Potlatch erzählt die Geschichte dreier erwachsener Geschwister, die durch einen tragischen Unfall ihre Eltern verloren haben. Mathieu, der Älteste, ist leitender Angestellter einer Genfer Bank, weltgewandt und geschäftlich erfolgreich. Die schüchterne Claire arbeitet als Bibliothekarin in einem ethnografischen Museum und lebt sehr zurückgezogen. Antoine, der Jüngste, schlägt sich als Sänger einer Punk-Rock-Band durch und bewohnt zusammen mit einer bunt gemischten Gruppe von Freundinnen und Freunden das elterliche Haus. Der drohende Verfall des Familienbesitzes bringt die drei ungleichen Geschwister zusammen und zwingt sie, sich des gemeinsamen Erbes anzunehmen.

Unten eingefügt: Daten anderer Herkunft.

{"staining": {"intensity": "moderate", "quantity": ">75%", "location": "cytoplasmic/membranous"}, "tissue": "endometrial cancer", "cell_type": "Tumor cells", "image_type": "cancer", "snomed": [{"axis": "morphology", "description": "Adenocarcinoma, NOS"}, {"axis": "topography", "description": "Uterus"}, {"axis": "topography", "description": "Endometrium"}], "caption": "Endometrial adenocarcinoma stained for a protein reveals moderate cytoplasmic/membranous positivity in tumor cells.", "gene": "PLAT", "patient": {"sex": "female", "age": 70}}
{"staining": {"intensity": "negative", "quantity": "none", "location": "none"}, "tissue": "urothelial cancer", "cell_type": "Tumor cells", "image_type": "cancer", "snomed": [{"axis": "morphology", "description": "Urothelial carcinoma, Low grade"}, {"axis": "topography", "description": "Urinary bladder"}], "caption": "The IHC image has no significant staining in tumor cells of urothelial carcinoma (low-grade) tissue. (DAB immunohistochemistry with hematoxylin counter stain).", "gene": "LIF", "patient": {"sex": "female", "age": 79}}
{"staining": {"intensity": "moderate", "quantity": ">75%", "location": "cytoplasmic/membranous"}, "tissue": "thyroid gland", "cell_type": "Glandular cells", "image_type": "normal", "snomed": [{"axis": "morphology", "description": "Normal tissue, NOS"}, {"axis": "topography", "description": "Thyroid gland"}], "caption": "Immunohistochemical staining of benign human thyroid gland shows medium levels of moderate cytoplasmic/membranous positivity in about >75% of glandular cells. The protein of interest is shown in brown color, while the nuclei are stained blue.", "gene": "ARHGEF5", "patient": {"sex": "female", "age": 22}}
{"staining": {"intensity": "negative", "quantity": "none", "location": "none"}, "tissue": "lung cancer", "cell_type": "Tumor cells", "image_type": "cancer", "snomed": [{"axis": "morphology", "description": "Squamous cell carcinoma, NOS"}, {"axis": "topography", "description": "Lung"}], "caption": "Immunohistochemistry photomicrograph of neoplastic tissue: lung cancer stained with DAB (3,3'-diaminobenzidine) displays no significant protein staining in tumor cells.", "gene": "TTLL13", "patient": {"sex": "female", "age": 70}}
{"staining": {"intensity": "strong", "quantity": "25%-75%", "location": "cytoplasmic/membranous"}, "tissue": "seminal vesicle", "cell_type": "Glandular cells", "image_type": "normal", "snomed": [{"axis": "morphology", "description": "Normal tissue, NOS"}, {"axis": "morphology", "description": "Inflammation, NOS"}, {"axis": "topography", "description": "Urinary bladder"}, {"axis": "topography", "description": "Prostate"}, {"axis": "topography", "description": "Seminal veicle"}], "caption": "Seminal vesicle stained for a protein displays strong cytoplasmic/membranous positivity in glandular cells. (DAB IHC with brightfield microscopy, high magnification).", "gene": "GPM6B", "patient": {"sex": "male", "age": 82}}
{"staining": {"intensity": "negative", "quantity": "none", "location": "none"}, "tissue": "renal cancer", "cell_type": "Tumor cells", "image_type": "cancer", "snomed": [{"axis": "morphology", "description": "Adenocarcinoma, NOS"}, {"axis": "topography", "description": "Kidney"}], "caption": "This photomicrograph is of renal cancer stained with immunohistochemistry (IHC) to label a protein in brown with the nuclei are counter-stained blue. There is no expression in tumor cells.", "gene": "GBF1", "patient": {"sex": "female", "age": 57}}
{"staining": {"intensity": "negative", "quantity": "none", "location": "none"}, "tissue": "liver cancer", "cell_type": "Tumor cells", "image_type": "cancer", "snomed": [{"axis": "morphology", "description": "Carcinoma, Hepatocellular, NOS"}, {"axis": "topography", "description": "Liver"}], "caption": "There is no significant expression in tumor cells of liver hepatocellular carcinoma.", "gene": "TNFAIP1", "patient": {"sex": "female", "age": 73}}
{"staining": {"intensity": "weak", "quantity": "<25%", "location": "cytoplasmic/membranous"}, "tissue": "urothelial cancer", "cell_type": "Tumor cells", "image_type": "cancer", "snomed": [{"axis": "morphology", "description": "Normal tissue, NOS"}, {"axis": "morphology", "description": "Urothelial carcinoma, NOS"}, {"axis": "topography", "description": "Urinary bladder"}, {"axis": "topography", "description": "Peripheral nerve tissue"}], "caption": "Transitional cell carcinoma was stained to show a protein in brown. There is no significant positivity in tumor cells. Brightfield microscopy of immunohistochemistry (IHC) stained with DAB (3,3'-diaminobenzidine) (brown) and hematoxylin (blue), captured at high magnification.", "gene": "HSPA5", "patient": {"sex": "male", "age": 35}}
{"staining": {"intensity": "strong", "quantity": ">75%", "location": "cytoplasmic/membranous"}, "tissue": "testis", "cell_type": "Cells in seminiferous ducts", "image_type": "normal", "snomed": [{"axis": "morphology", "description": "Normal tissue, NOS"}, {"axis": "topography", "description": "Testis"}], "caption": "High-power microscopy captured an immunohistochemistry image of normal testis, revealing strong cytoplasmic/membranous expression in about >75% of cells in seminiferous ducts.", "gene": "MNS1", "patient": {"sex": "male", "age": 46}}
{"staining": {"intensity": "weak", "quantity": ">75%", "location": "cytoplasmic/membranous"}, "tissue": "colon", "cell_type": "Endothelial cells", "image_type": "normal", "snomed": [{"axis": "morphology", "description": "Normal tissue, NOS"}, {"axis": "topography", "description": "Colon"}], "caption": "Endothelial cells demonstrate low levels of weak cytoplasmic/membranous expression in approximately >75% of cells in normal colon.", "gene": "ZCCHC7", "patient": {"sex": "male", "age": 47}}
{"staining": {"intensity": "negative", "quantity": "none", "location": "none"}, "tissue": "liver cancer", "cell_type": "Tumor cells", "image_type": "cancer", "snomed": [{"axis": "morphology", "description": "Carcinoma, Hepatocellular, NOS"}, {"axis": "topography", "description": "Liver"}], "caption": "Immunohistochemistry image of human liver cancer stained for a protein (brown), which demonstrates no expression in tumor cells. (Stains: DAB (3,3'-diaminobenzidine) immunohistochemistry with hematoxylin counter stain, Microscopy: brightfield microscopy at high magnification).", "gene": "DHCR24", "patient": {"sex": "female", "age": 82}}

Claire, Mathieu und Antoine reagieren - so unterschiedlich sie als Charaktere auch sind - auf die Herausforderung gleichermassen unentschieden. Sie wirken eigentümlich rat- und antriebslos - eine Eigenschaft, die sie mit dem Grossteil ihrer gleichaltrigen Freunde und Bekannten teilen. Regisseur und Drehbuchautor Pierre Maillard hat die Geschichte der drei Geschwister als eine Art Sittengemälde inszeniert, als Porträt einer Generation, die angesichts der materiellen Sicherheit, die ihr der von den Eltern erarbeitete Wohlstand bietet, mit dem eigenen Leben nichts Rechtes anzufangen weiss. Weil die Konflikte, die sich daraus ergeben, nicht allzu fest in der Psychologie der drei Protagonisten verankert sind, wirken Claire, Mathieu und Antoine mitunter wie Nebenfiguren in ihrer eigenen Geschichte. Ein Stück weit macht sich darin noch die Entstehungsgeschichte des Films bemerkbar: Claude Stratz hatte als Direktor der Genfer Ecole Supérieur d’Art Dramatique Pierre Maillard vorgeschlagen, gemeinsam mit den Studentinnen und Studenten ein Filmprojekt zu realisieren. Für einmal stand die Besetzung also fest, bevor die Arbeit am Drehbuch überhaupt begonnen hatte, und Pierre Maillard musste bei der Stoffentwicklung darauf achten, für rund ein Dutzend annähernd gleichaltriger Akteure eine passende Rolle zu finden, was gut gelungen ist.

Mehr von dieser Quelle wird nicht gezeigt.